Snapchat, l’application qui permet d’échanger des photos, vidéos, dessins et textes qui s’effacent dès qu’ils ont été visualisés par leur destinataire, vaudrait aujourd’hui quelque dix milliards de dollars si l’on en croit les rumeurs. Facebook aurait offert l’an dernier trois milliards de dollars pour acquérir la startup, mais aurait essuyé un refus, Google aurait mis quatre milliards sur la table en novembre, pour être également éconduit, et l’on dit que des discussions en cours avec différents investisseurs dont le géant asiatique du Net Alibaba valoriseraient l’entreprise à un prix supérieur à dix milliards de dollars. Adopté notamment par les plus jeunes adeptes des réseaux sociaux, qui ont compris que l’on risque de compromettre ses perspectives d’emploi si l’on laisse des traces problématiques sur les réseaux classiques, Snapchat est aujourd’hui le troisième réseau auprès de la génération dite « millennial », âgée de 18 à 34 ans, avec une pénétration de 32,9 pour cent sur leurs smartphones contre 43,1 pour cent pour Instagram et 75,6 pour cent pour Facebook.
Même si en l’absence d’une cotation boursière il est impossible de confirmer la valorisation attribuée à Snapchat, le symbole est évidemment très fort : voilà une startup créée il y un peu plus de trois ans, au produit éminemment évanescent, qui a fait de l’éphémère son modèle d’affaires et qui n’a pas un cent de revenus, mais qui vaut davantage que bon nombre d’entreprises traditionnelles qui sont cotées en bourse depuis des lustres, qui réalisent des bénéfices sonnants et trébuchants et qui emploient des milliers d’employés. Et Snapchat n’est pas seul dans ce cas, même s’il reste rare que les jeunes pousses passent le cap des dix milliards de dollars de valeur estimée. A côté de Snapchat, on trouve également dans le club des valorisations à plus de dix milliards de dollars AirBnB, Dropbox et Uber.

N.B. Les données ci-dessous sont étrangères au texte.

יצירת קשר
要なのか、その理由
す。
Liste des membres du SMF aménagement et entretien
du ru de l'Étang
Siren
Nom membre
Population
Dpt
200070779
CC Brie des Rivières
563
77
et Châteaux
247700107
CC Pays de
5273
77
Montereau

Mais en-deçà de ces niveaux, jour après jour, les startups technologiques qui sont identifiées comme présentant un potentiel important lèvent aussi facilement des dizaines de millions de dollars auprès des « venture-capitalists » même si elles sont encore embryonnaires et ne génèrent encore aucun chiffre d’affaires. Au total, Snapchat a levé depuis sa création 163 millions de dollars de fonds.
Pour rester dans le domaine de l’image, il est tentant de comparer Snapchat à Kodak. Créée en 1888 par George Eastman, le nom de l’entreprise est pratiquement devenu au XXe siècle synonyme de photo – avant que la vénérable firme ne rate le virage du numérique et ne s’effondre. Au moment où elle a été placée en faillite, il y a trois ans, l’entreprise représentait une valorisation boursière d’à peine 2,35 milliards de dollars alors qu’elle employait quelque 8 000 personnes, à mettre en regard des deux ou trois douzaines de programmeurs qui produisent le code de Snapchat.
Mais même si l’on compare Snapchat à une entreprise bien portante comme Gemalto, l’écart de valorisation est remarquable. Leader des solutions pour cartes bancaires, basé aux Pays-Bas, Gemalto emploie quelque 10 000 personnes dans le monde. L’entreprise, qui fait partie de l’index AEX de la bourse d’Amsterdam, a réalisé un bénéfice net de 201 millions d’euros en 2012, de 258 millions d’euros en 2013 et représente une valorisation boursière de 6,4 milliards d’euros.
Face à de tels écarts, il est tentant de parler de bulle techno et de mettre en avant le risque d’un effondrement brutal. Mais les cris de Cassandre n’empêchent pas les jeunes pousses technologiques de continuer de séduire les investisseurs, transformant en milliards de dollars les publics qu’elles arrivent à fidéliser même si leurs comptes restent obstinément dans le rouge ou si l’on ignore tout de leur comptabilité.